Friday, June 3, 2011

Larry Buell - Pastoral Goes Both Ways

"Pastoral" is one of those infinitely ductile ecocritical conjuring terms from the movement's inception onward--the ductility compounded by its prior ancient associations with a particular aesthetic mode that stretches back to classical antiquity. As Raymond Williams famously dramatized through his "escalator" metaphor in The Country and the City, pastoral can--indeed arguably in the first instance is--a "regressive" form of false cultural memory in the sense of looking back on a more allegedly felicitious closer-to-nature era now slipped away. This in part is what prompted Frederick Garber to define pastoral around the term/concept of "nostos," noting the etymological link to nostalgia. On the other hand, pastoral has always been a more urban-centric, urban-generated form than a bucolic grass-roots affair (hence the perfect appropriateness of a cityscape setting) that can credibly subserve radical agendas, such as protest against runaway modernization (e.g. Leo Marx's question-begging yet illuminating distinction between "simple" and "complex" pastoral) and, in contemporary times especially, the agendas of post-Rachel Carson public health environmentalism, of environmental justice ecocriticism, and of revisionist eco-writing from the nonwestern and especially the postcolonial world have been incentivized indispensably by appeal to the scandal of maldistribution of the basic entitlements of environmental health--clean air, safe drinking water, access to salubrious outdoor space--across population groups, especially rich vs. poor, white vs. nonwhite, first world vs. developing world. In such creative and critical interventions, the "backward-looking" invocations to a more equitable environmental status quo ante most definitely serve radically disruptive agendas, NOT anodyne feel-good euphemistic ones. To end with a swipe at the visual image at the head of this blog, though, I admit to its seeming to me to have a certain cutesy euphemized tranquil character amidst the semi-disorienting futorology that, for me at least, seems to blunt the necessary edge of radical pastoral as I understand it.

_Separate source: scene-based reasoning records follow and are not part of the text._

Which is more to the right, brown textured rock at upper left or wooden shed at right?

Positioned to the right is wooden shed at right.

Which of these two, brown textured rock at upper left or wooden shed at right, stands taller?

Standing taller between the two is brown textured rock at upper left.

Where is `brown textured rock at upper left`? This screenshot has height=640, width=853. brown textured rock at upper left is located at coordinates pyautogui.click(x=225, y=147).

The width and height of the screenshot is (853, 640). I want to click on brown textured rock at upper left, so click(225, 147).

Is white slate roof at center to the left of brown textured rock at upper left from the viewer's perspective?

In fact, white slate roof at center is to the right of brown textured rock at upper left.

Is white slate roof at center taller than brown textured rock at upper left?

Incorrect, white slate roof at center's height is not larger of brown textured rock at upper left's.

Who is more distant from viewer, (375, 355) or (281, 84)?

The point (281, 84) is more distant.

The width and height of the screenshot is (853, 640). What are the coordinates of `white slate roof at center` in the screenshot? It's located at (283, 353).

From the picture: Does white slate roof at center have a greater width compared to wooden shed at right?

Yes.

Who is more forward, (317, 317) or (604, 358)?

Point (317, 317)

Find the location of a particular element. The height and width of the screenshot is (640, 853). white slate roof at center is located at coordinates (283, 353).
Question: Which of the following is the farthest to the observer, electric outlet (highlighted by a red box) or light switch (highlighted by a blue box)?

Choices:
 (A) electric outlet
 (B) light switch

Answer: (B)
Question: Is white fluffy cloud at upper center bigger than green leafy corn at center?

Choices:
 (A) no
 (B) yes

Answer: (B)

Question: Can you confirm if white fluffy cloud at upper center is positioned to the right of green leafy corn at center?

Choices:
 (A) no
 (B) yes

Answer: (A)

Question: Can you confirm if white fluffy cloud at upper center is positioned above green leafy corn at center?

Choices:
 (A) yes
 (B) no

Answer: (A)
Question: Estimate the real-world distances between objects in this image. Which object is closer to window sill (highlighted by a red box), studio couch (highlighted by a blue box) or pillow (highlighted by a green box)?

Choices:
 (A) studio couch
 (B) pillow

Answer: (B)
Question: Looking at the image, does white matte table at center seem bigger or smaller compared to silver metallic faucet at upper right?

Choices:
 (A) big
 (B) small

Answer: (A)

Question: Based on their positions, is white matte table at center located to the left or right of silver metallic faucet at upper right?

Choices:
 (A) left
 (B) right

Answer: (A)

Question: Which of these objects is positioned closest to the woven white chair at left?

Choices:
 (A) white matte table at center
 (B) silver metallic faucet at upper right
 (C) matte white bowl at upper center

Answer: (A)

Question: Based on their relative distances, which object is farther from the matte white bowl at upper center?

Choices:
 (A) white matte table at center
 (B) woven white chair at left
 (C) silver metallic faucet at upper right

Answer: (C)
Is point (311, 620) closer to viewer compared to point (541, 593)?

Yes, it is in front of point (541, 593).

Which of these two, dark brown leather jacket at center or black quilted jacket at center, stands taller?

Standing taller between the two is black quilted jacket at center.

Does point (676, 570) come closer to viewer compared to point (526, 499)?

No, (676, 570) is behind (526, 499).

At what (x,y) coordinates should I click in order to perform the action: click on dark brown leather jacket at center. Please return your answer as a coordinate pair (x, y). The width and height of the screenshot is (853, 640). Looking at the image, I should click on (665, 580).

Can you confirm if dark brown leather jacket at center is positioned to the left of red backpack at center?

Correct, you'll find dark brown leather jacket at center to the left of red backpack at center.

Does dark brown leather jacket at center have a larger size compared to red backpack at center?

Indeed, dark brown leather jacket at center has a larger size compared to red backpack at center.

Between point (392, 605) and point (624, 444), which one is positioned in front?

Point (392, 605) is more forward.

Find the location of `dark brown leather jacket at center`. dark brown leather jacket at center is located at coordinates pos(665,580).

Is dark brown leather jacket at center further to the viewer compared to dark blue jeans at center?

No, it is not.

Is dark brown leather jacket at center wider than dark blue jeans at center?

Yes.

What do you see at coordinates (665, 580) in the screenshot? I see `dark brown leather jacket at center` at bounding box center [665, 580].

  1. I think the question of cuteness as a pastoral aesthetic, and its political implications, would be great to talk about at the roundtable. First, a note on the context of this image. I can easily see how one could be disconcerted by the cuteness of the bird-creature without the context of the rest of the book, where the political forces (totalitarian repression, militarism, satanic factories) that drive the immigrants in the first place are represented as giant, terrifying monsters, which contrast with the more tranquil figures of the new land.

    Second, we would have to consider that the simplified, rounded figures are part of the surrealism, and may be read as archetypal dream imagery, in which case we should not take the cuteness for granted, but assess the function of the figures as part of a psychic rather than a literal landscape.

    Finally, we should consider the aesthetic of kawaisa, "cuteness" (adjective kawaii, "cute, adorable") that has dominated Japanese popular culture for many decades. As an Australian, there is zero chance that Tan has not encountered kawaii culture, especially as applied to the representation of animals, cf. the global empire of Hello Kitty. So I think we are left with a question about the political function of cuteness as a pastoral aesthetic, rather than an a priori principle that cuteness can't be radical.

  2. I'm interested in how public health environmentalism, env justice activism, and nonwestern/poscolonial eco-writing have adapted & appropriated pastoral conventions to address questions of "maldistribution." What are some examples of "environmental justice pastoral"? Is "anti-pastoral" (a common environmental justice mode) still motivated by pastoral impulses? Are there examples of pastoral (which often seems to carry visual associations) that address invisible environmental risks? It seems to me that pastoral often takes for granted questions of access and the production of space, whereas group differentiated experiences of access, mobility, space-making, and risk are more central to writers and groups who focus more on distributive justice.